• Work instruction: Everything in the records below must be repeated exactly, except the pictures.

• Exercise material:

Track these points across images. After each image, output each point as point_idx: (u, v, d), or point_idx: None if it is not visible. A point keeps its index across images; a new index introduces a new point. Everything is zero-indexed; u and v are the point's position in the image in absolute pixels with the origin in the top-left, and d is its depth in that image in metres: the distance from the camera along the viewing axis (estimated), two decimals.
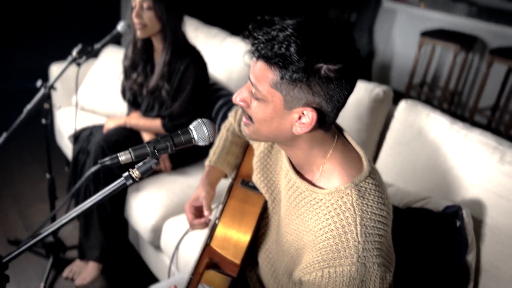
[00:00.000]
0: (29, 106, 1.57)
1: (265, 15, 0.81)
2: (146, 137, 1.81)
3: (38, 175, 2.38)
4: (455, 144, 1.34)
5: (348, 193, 0.83)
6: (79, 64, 1.62)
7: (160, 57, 1.76)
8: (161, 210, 1.65)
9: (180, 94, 1.76)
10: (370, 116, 1.60)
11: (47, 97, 1.60)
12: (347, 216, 0.82)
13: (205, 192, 1.18)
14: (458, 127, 1.36)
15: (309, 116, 0.80)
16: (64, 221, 0.84)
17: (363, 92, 1.61)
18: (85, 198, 1.73)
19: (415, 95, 4.36)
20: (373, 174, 0.88)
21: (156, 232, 1.63)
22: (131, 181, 0.84)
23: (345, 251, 0.80)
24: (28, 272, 1.83)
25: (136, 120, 1.84)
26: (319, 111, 0.80)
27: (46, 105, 1.62)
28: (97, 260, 1.71)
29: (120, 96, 1.99)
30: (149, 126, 1.81)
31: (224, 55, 2.18)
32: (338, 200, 0.84)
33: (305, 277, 0.84)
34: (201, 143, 0.87)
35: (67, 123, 2.24)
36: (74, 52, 1.61)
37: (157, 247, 1.66)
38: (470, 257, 1.19)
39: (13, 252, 0.84)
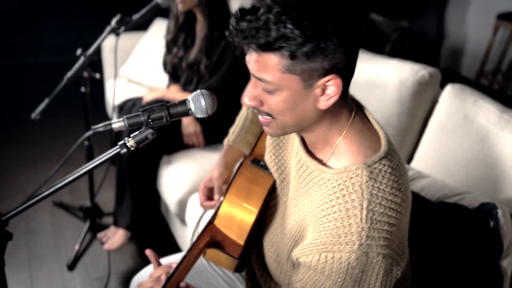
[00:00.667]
0: (69, 74, 1.62)
1: None
2: None
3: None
4: (503, 135, 1.19)
5: (358, 174, 0.75)
6: (118, 34, 1.65)
7: (200, 31, 1.73)
8: (189, 185, 1.64)
9: (218, 70, 1.73)
10: (413, 100, 1.47)
11: (87, 66, 1.65)
12: (353, 199, 0.74)
13: (218, 173, 1.14)
14: (508, 117, 1.20)
15: (334, 84, 0.73)
16: (61, 184, 0.85)
17: (407, 73, 1.48)
18: (119, 167, 1.77)
19: (486, 84, 4.01)
20: (391, 156, 0.79)
21: (182, 205, 1.63)
22: (125, 149, 0.82)
23: (347, 236, 0.73)
24: (66, 233, 1.93)
25: (174, 93, 1.84)
26: (341, 73, 0.73)
27: (85, 74, 1.66)
28: (127, 227, 1.75)
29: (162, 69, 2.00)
30: None
31: None
32: (346, 180, 0.76)
33: (302, 258, 0.78)
34: (198, 115, 0.83)
35: (115, 95, 2.30)
36: (113, 22, 1.63)
37: (182, 220, 1.67)
38: (506, 263, 1.06)
39: (13, 210, 0.86)
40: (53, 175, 0.98)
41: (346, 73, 0.74)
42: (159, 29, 2.34)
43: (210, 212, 1.41)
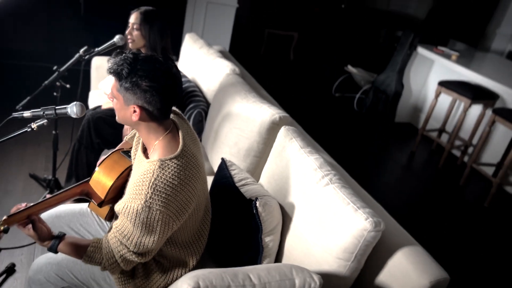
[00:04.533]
0: (46, 82, 2.34)
1: None
2: None
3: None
4: (298, 161, 1.79)
5: (154, 164, 1.36)
6: (83, 61, 2.36)
7: None
8: None
9: None
10: (267, 133, 2.09)
11: (60, 77, 2.35)
12: (148, 176, 1.33)
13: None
14: (304, 151, 1.81)
15: (137, 111, 1.36)
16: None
17: (268, 114, 2.10)
18: (72, 151, 2.46)
19: (432, 137, 4.54)
20: (179, 159, 1.36)
21: None
22: (30, 129, 1.49)
23: (139, 195, 1.29)
24: (32, 197, 2.62)
25: None
26: (143, 108, 1.35)
27: (57, 83, 2.37)
28: None
29: None
30: None
31: (211, 70, 2.79)
32: (150, 166, 1.36)
33: (118, 207, 1.40)
34: (72, 116, 1.49)
35: (93, 102, 3.02)
36: (81, 51, 2.34)
37: None
38: (268, 239, 1.65)
39: None
40: None
41: (150, 111, 1.32)
42: None
43: None
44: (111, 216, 1.69)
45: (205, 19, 4.68)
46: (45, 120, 1.49)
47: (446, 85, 4.11)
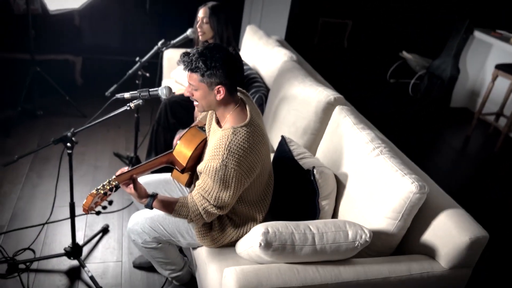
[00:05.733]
0: (129, 71, 2.71)
1: None
2: None
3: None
4: (351, 136, 2.02)
5: (229, 131, 1.64)
6: (161, 52, 2.70)
7: None
8: None
9: None
10: (323, 113, 2.32)
11: (141, 67, 2.71)
12: (224, 141, 1.62)
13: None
14: (357, 127, 2.03)
15: (221, 90, 1.65)
16: (90, 124, 1.88)
17: (322, 96, 2.33)
18: (151, 131, 2.82)
19: (489, 121, 4.54)
20: (248, 126, 1.64)
21: None
22: (129, 107, 1.83)
23: (217, 156, 1.59)
24: (114, 172, 3.03)
25: None
26: (225, 85, 1.63)
27: (139, 72, 2.74)
28: None
29: None
30: None
31: (270, 58, 3.05)
32: (224, 133, 1.66)
33: (199, 168, 1.70)
34: (162, 96, 1.81)
35: None
36: (159, 44, 2.69)
37: None
38: (324, 202, 1.89)
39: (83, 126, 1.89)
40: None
41: (228, 85, 1.63)
42: None
43: None
44: (190, 182, 2.00)
45: (262, 9, 4.94)
46: (141, 100, 1.82)
47: (503, 68, 4.11)
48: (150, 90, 1.82)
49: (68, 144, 1.85)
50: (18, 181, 2.82)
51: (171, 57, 3.39)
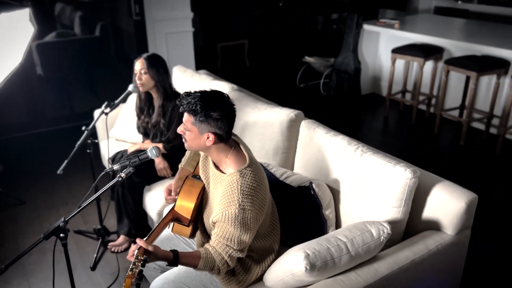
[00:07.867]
0: (78, 142, 2.57)
1: None
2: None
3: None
4: (326, 144, 2.16)
5: (235, 175, 1.66)
6: (106, 114, 2.61)
7: (156, 102, 2.71)
8: (163, 202, 2.57)
9: (171, 125, 2.70)
10: (288, 131, 2.44)
11: (89, 136, 2.60)
12: (235, 185, 1.63)
13: (175, 181, 2.06)
14: (330, 135, 2.17)
15: (211, 137, 1.67)
16: (82, 207, 1.78)
17: (283, 115, 2.45)
18: (117, 196, 2.70)
19: (398, 100, 5.07)
20: (251, 166, 1.68)
21: (160, 215, 2.56)
22: (120, 179, 1.76)
23: (232, 202, 1.60)
24: (86, 249, 2.83)
25: (147, 145, 2.79)
26: (215, 134, 1.66)
27: (88, 141, 2.61)
28: (126, 234, 2.68)
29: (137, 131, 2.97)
30: None
31: None
32: (231, 178, 1.67)
33: (215, 218, 1.69)
34: (153, 157, 1.78)
35: (106, 150, 3.25)
36: (103, 107, 2.60)
37: None
38: (327, 212, 2.01)
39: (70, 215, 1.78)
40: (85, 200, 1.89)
41: (219, 135, 1.65)
42: (132, 101, 3.33)
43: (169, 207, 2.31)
44: (194, 232, 1.98)
45: (167, 48, 4.96)
46: (131, 168, 1.76)
47: (398, 51, 4.63)
48: (139, 155, 1.78)
49: (62, 235, 1.73)
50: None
51: (102, 118, 3.23)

• Solution to the exercise:
Track these points across images. After each image, output each point as point_idx: (u, v, d), or point_idx: None if it is not visible. A point keeps its index across images; a new index introduces a new point. Everything is zero-indexed; u and v are the point's position in the image in absolute pixels with the origin in the top-left, and d is its depth in that image in metres: the distance from the camera along the viewing axis (estimated), two decimals.
[00:00.000]
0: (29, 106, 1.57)
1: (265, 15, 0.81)
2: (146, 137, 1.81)
3: (38, 175, 2.38)
4: (455, 144, 1.34)
5: (348, 193, 0.83)
6: (79, 64, 1.62)
7: (160, 57, 1.76)
8: (161, 210, 1.65)
9: (180, 94, 1.76)
10: (370, 116, 1.60)
11: (47, 97, 1.60)
12: (347, 216, 0.82)
13: (205, 192, 1.18)
14: (458, 127, 1.36)
15: (309, 116, 0.80)
16: (64, 221, 0.84)
17: (363, 92, 1.61)
18: (85, 198, 1.73)
19: (415, 95, 4.36)
20: (373, 174, 0.88)
21: (156, 232, 1.63)
22: (131, 181, 0.84)
23: (345, 251, 0.80)
24: (28, 272, 1.83)
25: (136, 120, 1.84)
26: (319, 111, 0.80)
27: (46, 105, 1.62)
28: (97, 260, 1.71)
29: (120, 96, 1.99)
30: (149, 126, 1.81)
31: (224, 55, 2.18)
32: (338, 200, 0.84)
33: (305, 277, 0.84)
34: (201, 143, 0.87)
35: (67, 123, 2.24)
36: (74, 52, 1.61)
37: (157, 247, 1.66)
38: (470, 257, 1.19)
39: (13, 252, 0.84)
[00:00.667]
0: (69, 74, 1.62)
1: None
2: None
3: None
4: (503, 135, 1.19)
5: (358, 174, 0.75)
6: (118, 34, 1.65)
7: (200, 31, 1.73)
8: (189, 185, 1.64)
9: (218, 70, 1.73)
10: (413, 100, 1.47)
11: (87, 66, 1.65)
12: (353, 199, 0.74)
13: (218, 173, 1.14)
14: (508, 117, 1.20)
15: (334, 84, 0.73)
16: (61, 184, 0.85)
17: (407, 73, 1.48)
18: (119, 167, 1.77)
19: (486, 84, 4.01)
20: (391, 156, 0.79)
21: (182, 205, 1.63)
22: (125, 149, 0.82)
23: (347, 236, 0.73)
24: (66, 233, 1.93)
25: (174, 93, 1.84)
26: (341, 73, 0.73)
27: (85, 74, 1.66)
28: (127, 227, 1.75)
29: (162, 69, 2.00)
30: None
31: None
32: (346, 180, 0.76)
33: (302, 258, 0.78)
34: (198, 115, 0.83)
35: (115, 95, 2.30)
36: (113, 22, 1.63)
37: (182, 220, 1.67)
38: (506, 263, 1.06)
39: (13, 210, 0.86)
40: (53, 175, 0.98)
41: (346, 73, 0.74)
42: (159, 29, 2.34)
43: (210, 212, 1.41)
[00:04.533]
0: (46, 82, 2.34)
1: None
2: None
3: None
4: (298, 161, 1.79)
5: (154, 164, 1.36)
6: (83, 61, 2.36)
7: None
8: None
9: None
10: (267, 133, 2.09)
11: (60, 77, 2.35)
12: (148, 176, 1.33)
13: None
14: (304, 151, 1.81)
15: (137, 111, 1.36)
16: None
17: (268, 114, 2.10)
18: (72, 151, 2.46)
19: (432, 137, 4.54)
20: (179, 159, 1.36)
21: None
22: (30, 129, 1.49)
23: (139, 195, 1.29)
24: (32, 197, 2.62)
25: None
26: (143, 108, 1.35)
27: (57, 83, 2.37)
28: None
29: None
30: None
31: (211, 70, 2.79)
32: (150, 166, 1.36)
33: (118, 207, 1.40)
34: (72, 116, 1.49)
35: (93, 102, 3.02)
36: (81, 51, 2.34)
37: None
38: (268, 239, 1.65)
39: None
40: None
41: (150, 111, 1.32)
42: None
43: None
44: (111, 216, 1.69)
45: (205, 19, 4.68)
46: (45, 120, 1.49)
47: (446, 85, 4.11)
[00:05.733]
0: (129, 71, 2.71)
1: None
2: None
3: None
4: (351, 136, 2.02)
5: (229, 131, 1.64)
6: (161, 52, 2.70)
7: None
8: None
9: None
10: (323, 113, 2.32)
11: (141, 67, 2.71)
12: (224, 141, 1.62)
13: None
14: (357, 127, 2.03)
15: (221, 90, 1.65)
16: (90, 124, 1.88)
17: (322, 96, 2.33)
18: (151, 131, 2.82)
19: (489, 121, 4.54)
20: (248, 126, 1.64)
21: None
22: (129, 107, 1.83)
23: (217, 156, 1.59)
24: (114, 172, 3.03)
25: None
26: (225, 85, 1.63)
27: (139, 72, 2.74)
28: None
29: None
30: None
31: (270, 58, 3.05)
32: (224, 133, 1.66)
33: (199, 168, 1.70)
34: (162, 96, 1.81)
35: None
36: (159, 44, 2.69)
37: None
38: (324, 202, 1.89)
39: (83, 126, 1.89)
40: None
41: (228, 85, 1.63)
42: None
43: None
44: (190, 182, 2.00)
45: (262, 9, 4.94)
46: (141, 100, 1.82)
47: (503, 68, 4.11)
48: (150, 90, 1.82)
49: (68, 144, 1.85)
50: (18, 181, 2.82)
51: (171, 57, 3.39)
[00:07.867]
0: (78, 142, 2.57)
1: None
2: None
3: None
4: (326, 144, 2.16)
5: (235, 175, 1.66)
6: (106, 114, 2.61)
7: (156, 102, 2.71)
8: (163, 202, 2.57)
9: (171, 125, 2.70)
10: (288, 131, 2.44)
11: (89, 136, 2.60)
12: (235, 185, 1.63)
13: (175, 181, 2.06)
14: (330, 135, 2.17)
15: (211, 137, 1.67)
16: (82, 207, 1.78)
17: (283, 115, 2.45)
18: (117, 196, 2.70)
19: (398, 100, 5.07)
20: (251, 166, 1.68)
21: (160, 215, 2.56)
22: (120, 179, 1.76)
23: (232, 202, 1.60)
24: (86, 249, 2.83)
25: (147, 145, 2.79)
26: (215, 134, 1.66)
27: (88, 141, 2.61)
28: (126, 234, 2.68)
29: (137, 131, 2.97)
30: None
31: None
32: (231, 178, 1.67)
33: (215, 218, 1.69)
34: (153, 157, 1.78)
35: (106, 150, 3.25)
36: (103, 107, 2.60)
37: None
38: (327, 212, 2.01)
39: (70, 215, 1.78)
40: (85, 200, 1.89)
41: (219, 135, 1.65)
42: (132, 101, 3.33)
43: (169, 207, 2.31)
44: (194, 232, 1.98)
45: (167, 48, 4.96)
46: (131, 168, 1.76)
47: (398, 51, 4.63)
48: (139, 155, 1.78)
49: (62, 235, 1.73)
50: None
51: (102, 118, 3.23)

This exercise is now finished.